Une longue désaffection

Dans les départements d’histoire, l’économie avait une place forte au XIXe car elle faisait partie intégrante du récit national. Plus tard, c’est, dans des genres très différents, l’histoire marxiste et l’école des Annales qui ont porté l’histoire économique. Jugée trop économique, elle s’est fait remplacer par l’histoire culturelle. Les notions d’institutions et de cycles étaient primordiales, et des ponts ont ainsi pu facilement être construits notamment avec l’école des Annales jusqu’aux années 1960, mais aussi, plus largement, avec la sociologie économique. Tout d’abord, l’histoire fut évincée par l’économie formaliste et son ambition de modeler la science économique sur la physique, qui aboutit souvent à nier l’historicité et la contingence des comportements, des institutions et des théories. Un courant apparu aux États-Unis dans les années 1960 (la « cliométrie ») qui eut d’abord pour objectif d’appliquer les méthodes de l’économie néoclassique à l’histoire. Ce courant, récompensé par les prix Nobel de Douglass North et Robert Fogel en 1993, fut et est toujours indéniablement fructueux et divers, ne serait-ce que parce qu’il a su évoluer avec les raffinements des théories économiques des années 1980 sur les imperfections des marchés et le rôle des institutions. Abandon de l’économie pour les historiens universitaires et des méthodes (statistiques). Le champ de l’histoire économique a donc particulièrement été marqué par l’idéologie de la fin de l’histoire et son corrélat politico-économique, à savoir l’idée d’un triomphe nécessaire des démocraties libérales. Elle constitue encore l’horizon sous-jacent d’un ouvrage comme Why Nations Fail de Daron Acemoglu et James Robinson.

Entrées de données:
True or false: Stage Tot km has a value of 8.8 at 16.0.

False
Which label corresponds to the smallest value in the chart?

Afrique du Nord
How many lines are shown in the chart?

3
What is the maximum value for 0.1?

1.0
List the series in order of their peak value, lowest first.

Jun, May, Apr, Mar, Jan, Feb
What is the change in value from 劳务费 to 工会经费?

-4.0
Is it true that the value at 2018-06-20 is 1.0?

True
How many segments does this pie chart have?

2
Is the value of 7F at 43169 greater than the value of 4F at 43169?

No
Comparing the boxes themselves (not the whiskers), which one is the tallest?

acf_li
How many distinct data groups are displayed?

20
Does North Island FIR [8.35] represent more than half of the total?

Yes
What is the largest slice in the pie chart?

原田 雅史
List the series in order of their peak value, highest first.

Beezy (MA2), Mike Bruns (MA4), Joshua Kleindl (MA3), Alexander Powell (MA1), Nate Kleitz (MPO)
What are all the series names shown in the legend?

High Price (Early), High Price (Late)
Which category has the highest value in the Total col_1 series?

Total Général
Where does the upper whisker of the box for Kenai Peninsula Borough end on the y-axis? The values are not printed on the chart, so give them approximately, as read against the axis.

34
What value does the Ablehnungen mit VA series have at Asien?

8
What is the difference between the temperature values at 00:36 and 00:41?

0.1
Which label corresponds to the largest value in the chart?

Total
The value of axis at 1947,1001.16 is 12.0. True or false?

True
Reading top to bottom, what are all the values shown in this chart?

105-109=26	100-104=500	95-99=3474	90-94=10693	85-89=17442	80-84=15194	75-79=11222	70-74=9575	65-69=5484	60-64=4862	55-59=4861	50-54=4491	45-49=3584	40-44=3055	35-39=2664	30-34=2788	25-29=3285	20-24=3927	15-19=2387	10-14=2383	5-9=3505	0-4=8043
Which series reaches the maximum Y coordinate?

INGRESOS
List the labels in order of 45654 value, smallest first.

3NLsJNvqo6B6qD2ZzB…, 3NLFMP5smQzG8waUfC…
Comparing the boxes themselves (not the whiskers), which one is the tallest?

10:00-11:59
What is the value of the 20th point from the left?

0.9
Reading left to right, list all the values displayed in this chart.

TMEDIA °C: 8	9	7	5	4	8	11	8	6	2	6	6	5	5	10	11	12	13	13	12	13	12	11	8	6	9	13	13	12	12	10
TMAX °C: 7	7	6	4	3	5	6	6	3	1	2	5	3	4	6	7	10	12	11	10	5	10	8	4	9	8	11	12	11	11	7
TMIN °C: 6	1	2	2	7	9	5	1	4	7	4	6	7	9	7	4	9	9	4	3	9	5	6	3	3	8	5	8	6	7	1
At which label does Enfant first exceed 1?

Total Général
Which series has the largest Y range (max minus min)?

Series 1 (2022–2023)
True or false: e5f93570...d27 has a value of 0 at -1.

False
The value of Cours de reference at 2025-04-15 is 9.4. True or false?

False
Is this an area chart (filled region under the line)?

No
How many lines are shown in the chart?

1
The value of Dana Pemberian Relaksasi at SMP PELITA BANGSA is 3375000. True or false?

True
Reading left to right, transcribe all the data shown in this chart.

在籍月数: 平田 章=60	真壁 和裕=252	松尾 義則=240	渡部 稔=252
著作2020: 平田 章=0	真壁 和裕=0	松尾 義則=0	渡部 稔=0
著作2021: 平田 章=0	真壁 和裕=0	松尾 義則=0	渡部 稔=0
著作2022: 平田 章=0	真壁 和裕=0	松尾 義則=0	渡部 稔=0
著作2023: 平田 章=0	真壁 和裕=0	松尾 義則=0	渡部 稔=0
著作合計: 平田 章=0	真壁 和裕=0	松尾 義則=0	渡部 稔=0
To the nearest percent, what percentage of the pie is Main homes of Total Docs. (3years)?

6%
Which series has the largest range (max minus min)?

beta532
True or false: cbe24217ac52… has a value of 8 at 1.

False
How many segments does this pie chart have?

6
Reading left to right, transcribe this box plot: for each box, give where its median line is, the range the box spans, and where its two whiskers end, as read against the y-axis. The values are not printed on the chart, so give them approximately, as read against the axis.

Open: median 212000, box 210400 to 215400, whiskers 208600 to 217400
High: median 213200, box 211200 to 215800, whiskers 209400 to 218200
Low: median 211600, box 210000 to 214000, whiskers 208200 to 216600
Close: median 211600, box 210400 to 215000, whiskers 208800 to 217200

CONSIGNE: Reproduisez intégralement l'extrait sur l'histoire économique, sans y changer un seul mot. Le matériel n'a aucun rôle ici.

RÉPONSE ATTENDUE:
Une longue désaffection

Dans les départements d’histoire, l’économie avait une place forte au XIXe car elle faisait partie intégrante du récit national. Plus tard, c’est, dans des genres très différents, l’histoire marxiste et l’école des Annales qui ont porté l’histoire économique. Jugée trop économique, elle s’est fait remplacer par l’histoire culturelle. Les notions d’institutions et de cycles étaient primordiales, et des ponts ont ainsi pu facilement être construits notamment avec l’école des Annales jusqu’aux années 1960, mais aussi, plus largement, avec la sociologie économique. Tout d’abord, l’histoire fut évincée par l’économie formaliste et son ambition de modeler la science économique sur la physique, qui aboutit souvent à nier l’historicité et la contingence des comportements, des institutions et des théories. Un courant apparu aux États-Unis dans les années 1960 (la « cliométrie ») qui eut d’abord pour objectif d’appliquer les méthodes de l’économie néoclassique à l’histoire. Ce courant, récompensé par les prix Nobel de Douglass North et Robert Fogel en 1993, fut et est toujours indéniablement fructueux et divers, ne serait-ce que parce qu’il a su évoluer avec les raffinements des théories économiques des années 1980 sur les imperfections des marchés et le rôle des institutions. Abandon de l’économie pour les historiens universitaires et des méthodes (statistiques). Le champ de l’histoire économique a donc particulièrement été marqué par l’idéologie de la fin de l’histoire et son corrélat politico-économique, à savoir l’idée d’un triomphe nécessaire des démocraties libérales. Elle constitue encore l’horizon sous-jacent d’un ouvrage comme Why Nations Fail de Daron Acemoglu et James Robinson.